---------- Dataset records ----------
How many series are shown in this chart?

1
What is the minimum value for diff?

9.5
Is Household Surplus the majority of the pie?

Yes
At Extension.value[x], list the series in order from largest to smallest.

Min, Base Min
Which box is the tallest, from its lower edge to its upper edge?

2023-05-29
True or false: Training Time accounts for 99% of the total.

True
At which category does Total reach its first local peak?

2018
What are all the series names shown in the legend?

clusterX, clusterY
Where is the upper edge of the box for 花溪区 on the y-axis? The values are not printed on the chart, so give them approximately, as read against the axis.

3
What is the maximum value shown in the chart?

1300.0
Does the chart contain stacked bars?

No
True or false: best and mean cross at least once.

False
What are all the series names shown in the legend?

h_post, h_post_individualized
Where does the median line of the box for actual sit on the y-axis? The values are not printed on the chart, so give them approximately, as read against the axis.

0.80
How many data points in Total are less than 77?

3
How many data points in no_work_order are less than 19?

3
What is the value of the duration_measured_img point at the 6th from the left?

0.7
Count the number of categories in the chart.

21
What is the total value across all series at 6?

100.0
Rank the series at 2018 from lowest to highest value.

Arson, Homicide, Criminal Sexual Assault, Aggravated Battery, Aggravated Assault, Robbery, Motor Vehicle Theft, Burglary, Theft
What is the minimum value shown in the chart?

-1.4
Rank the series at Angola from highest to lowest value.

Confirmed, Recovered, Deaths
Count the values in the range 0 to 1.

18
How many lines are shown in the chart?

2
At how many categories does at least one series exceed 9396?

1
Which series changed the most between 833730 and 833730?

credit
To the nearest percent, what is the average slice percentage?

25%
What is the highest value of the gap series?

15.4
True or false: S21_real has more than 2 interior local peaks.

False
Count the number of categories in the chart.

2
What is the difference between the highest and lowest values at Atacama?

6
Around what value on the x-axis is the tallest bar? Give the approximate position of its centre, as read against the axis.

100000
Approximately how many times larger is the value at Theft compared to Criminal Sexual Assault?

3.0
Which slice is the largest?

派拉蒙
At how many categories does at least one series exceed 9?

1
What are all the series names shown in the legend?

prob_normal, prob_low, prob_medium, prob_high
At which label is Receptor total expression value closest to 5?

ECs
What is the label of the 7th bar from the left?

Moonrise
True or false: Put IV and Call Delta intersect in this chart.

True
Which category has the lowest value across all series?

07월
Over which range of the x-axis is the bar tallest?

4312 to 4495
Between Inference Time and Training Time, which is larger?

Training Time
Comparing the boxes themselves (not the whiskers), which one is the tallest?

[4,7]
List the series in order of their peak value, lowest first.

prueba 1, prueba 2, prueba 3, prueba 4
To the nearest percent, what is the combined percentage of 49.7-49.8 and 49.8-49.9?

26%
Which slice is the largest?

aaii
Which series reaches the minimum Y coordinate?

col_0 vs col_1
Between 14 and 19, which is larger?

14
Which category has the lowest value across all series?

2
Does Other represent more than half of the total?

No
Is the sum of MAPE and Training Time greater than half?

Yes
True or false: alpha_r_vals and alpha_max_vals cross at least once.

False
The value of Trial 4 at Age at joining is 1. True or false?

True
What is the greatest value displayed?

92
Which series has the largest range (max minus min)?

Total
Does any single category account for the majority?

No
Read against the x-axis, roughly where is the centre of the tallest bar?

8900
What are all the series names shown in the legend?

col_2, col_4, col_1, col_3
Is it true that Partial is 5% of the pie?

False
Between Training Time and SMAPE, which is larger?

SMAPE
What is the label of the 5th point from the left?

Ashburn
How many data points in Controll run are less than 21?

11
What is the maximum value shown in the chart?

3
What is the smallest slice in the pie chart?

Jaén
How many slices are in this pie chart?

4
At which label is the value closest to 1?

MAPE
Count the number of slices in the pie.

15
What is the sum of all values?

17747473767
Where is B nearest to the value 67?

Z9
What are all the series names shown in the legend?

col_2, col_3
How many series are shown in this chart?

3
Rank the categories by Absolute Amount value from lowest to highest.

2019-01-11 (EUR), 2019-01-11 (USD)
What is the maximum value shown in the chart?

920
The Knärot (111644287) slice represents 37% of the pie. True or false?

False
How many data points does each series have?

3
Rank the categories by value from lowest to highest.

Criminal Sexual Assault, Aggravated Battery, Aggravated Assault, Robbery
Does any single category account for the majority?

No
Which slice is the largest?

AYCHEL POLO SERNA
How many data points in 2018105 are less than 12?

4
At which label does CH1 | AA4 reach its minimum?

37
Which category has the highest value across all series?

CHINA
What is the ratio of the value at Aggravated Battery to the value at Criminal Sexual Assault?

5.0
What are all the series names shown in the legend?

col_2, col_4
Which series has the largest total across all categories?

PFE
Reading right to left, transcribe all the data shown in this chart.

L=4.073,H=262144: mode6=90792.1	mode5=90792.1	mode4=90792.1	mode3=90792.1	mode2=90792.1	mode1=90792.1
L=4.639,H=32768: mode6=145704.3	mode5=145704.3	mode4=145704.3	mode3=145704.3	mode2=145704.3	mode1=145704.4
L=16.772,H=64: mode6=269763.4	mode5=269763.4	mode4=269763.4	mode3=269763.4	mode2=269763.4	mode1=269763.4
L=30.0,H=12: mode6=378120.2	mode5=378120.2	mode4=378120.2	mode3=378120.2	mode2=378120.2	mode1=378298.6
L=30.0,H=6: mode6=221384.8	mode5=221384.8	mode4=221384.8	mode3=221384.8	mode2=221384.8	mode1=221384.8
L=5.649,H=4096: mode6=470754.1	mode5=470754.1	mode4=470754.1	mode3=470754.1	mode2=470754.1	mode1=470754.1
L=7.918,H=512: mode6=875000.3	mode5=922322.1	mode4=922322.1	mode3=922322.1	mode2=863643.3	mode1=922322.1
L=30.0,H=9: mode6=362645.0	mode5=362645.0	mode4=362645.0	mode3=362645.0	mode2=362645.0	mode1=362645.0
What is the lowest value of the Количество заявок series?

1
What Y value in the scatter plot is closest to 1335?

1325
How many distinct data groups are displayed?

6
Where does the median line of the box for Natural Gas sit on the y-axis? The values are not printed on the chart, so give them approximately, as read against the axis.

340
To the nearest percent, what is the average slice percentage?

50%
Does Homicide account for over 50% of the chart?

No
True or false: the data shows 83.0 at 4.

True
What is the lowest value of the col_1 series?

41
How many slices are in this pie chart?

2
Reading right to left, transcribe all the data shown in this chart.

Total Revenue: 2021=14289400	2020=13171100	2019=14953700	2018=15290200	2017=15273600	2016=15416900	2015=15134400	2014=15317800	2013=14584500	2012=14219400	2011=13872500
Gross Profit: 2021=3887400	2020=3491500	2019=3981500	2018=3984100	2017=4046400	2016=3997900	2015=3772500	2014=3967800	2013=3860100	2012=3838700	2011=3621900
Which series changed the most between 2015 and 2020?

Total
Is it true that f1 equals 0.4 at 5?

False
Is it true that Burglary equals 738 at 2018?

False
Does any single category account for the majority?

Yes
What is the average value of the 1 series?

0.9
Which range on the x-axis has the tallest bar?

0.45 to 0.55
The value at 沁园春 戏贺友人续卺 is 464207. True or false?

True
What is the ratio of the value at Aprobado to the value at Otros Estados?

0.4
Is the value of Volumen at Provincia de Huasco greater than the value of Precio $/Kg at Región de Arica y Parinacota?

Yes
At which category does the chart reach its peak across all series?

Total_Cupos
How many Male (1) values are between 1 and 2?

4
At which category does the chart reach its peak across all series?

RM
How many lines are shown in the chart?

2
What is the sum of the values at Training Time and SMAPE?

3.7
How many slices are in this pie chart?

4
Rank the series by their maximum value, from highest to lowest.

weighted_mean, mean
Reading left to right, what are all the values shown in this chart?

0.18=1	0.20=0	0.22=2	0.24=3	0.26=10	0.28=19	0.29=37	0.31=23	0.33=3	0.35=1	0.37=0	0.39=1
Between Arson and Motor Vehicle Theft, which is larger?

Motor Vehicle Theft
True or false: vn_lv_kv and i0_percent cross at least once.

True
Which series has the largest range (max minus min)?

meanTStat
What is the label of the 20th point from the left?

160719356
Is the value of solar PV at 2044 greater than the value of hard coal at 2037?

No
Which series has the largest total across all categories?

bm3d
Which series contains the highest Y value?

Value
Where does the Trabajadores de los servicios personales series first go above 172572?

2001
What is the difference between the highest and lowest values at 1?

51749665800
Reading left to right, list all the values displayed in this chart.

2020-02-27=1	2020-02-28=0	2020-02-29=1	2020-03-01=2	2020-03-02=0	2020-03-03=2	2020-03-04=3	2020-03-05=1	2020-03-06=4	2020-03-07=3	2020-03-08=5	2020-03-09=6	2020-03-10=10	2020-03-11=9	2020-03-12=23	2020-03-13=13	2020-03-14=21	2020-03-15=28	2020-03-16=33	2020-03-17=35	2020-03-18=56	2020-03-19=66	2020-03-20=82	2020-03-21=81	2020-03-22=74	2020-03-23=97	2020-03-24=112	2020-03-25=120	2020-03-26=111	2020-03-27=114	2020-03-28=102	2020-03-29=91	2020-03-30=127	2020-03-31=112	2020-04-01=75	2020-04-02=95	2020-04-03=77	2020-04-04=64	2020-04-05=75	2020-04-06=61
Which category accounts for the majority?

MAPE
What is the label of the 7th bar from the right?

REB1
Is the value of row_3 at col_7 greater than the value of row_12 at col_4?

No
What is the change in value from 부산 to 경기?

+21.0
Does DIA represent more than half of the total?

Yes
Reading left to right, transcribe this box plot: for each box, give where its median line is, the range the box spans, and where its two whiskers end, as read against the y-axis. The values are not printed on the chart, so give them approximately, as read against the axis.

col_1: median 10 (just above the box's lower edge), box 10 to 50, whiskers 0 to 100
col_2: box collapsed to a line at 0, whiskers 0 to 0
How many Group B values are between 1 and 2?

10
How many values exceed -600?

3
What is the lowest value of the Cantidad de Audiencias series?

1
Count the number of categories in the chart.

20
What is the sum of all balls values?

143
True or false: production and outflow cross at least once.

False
----------
How to complete this task:
Can you copy the listing from its first line through the line holding "At which category does Total", inclusive, swapping in "data series" wherever "series" appears and changing nothing else?

Task output:
How many data series are shown in this chart?

1
What is the minimum value for diff?

9.5
Is Household Surplus the majority of the pie?

Yes
At Extension.value[x], list the data series in order from largest to smallest.

Min, Base Min
Which box is the tallest, from its lower edge to its upper edge?

2023-05-29
True or false: Training Time accounts for 99% of the total.

True
At which category does Total reach its first local peak?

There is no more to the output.